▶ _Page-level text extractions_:
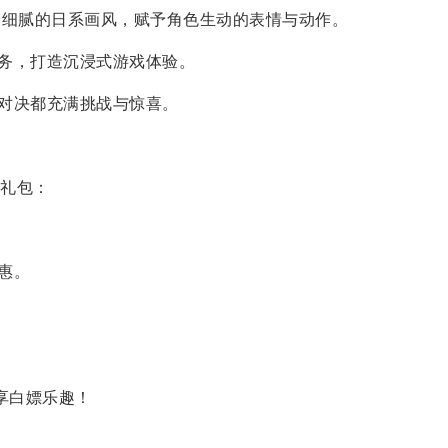
配合细腻的日系画风，赋予角色生动的表情与动作。
务，打造沉浸式游戏体验。
对决都充满挑战与惊喜。
礼包：
优惠。
享白嫖乐趣！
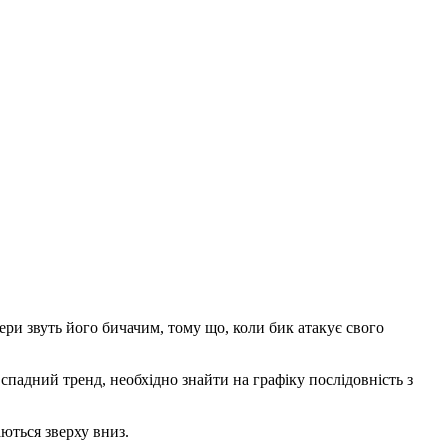
ри звуть його бичачим, тому що, коли бик атакує свого
адний тренд, необхідно знайти на графіку послідовність з
ються зверху вниз.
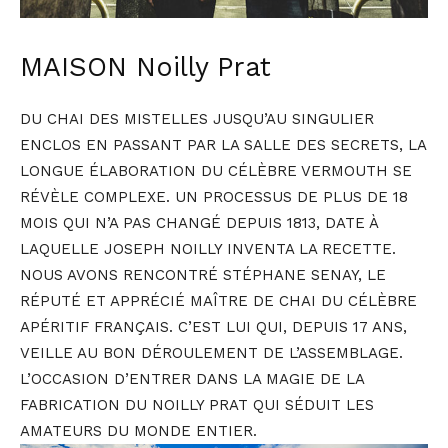
MAISON Noilly Prat
DU CHAI DES MISTELLES JUSQU’AU SINGULIER
ENCLOS EN PASSANT PAR LA SALLE DES SECRETS, LA
LONGUE ÉLABORATION DU CÉLÈBRE VERMOUTH SE
RÉVÈLE COMPLEXE. UN PROCESSUS DE PLUS DE 18
MOIS QUI N’A PAS CHANGÉ DEPUIS 1813, DATE À
LAQUELLE JOSEPH NOILLY INVENTA LA RECETTE.
NOUS AVONS RENCONTRÉ STÉPHANE SENAY, LE
RÉPUTÉ ET APPRÉCIÉ MAÎTRE DE CHAI DU CÉLÈBRE
APÉRITIF FRANÇAIS. C’EST LUI QUI, DEPUIS 17 ANS,
VEILLE AU BON DÉROULEMENT DE L’ASSEMBLAGE.
L’OCCASION D’ENTRER DANS LA MAGIE DE LA
FABRICATION DU NOILLY PRAT QUI SÉDUIT LES
AMATEURS DU MONDE ENTIER.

▶ _EXERCISE GOAL_:
Your job is to copy every entry exactly. Omit the pictures.

▶ _TASK SOLUTION_:
配合细腻的日系画风，赋予角色生动的表情与动作。
务，打造沉浸式游戏体验。
对决都充满挑战与惊喜。
礼包：
优惠。
享白嫖乐趣！
ри звуть його бичачим, тому що, коли бик атакує свого
адний тренд, необхідно знайти на графіку послідовність з
ються зверху вниз.
MAISON Noilly Prat
DU CHAI DES MISTELLES JUSQU’AU SINGULIER
ENCLOS EN PASSANT PAR LA SALLE DES SECRETS, LA
LONGUE ÉLABORATION DU CÉLÈBRE VERMOUTH SE
RÉVÈLE COMPLEXE. UN PROCESSUS DE PLUS DE 18
MOIS QUI N’A PAS CHANGÉ DEPUIS 1813, DATE À
LAQUELLE JOSEPH NOILLY INVENTA LA RECETTE.
NOUS AVONS RENCONTRÉ STÉPHANE SENAY, LE
RÉPUTÉ ET APPRÉCIÉ MAÎTRE DE CHAI DU CÉLÈBRE
APÉRITIF FRANÇAIS. C’EST LUI QUI, DEPUIS 17 ANS,
VEILLE AU BON DÉROULEMENT DE L’ASSEMBLAGE.
L’OCCASION D’ENTRER DANS LA MAGIE DE LA
FABRICATION DU NOILLY PRAT QUI SÉDUIT LES
AMATEURS DU MONDE ENTIER.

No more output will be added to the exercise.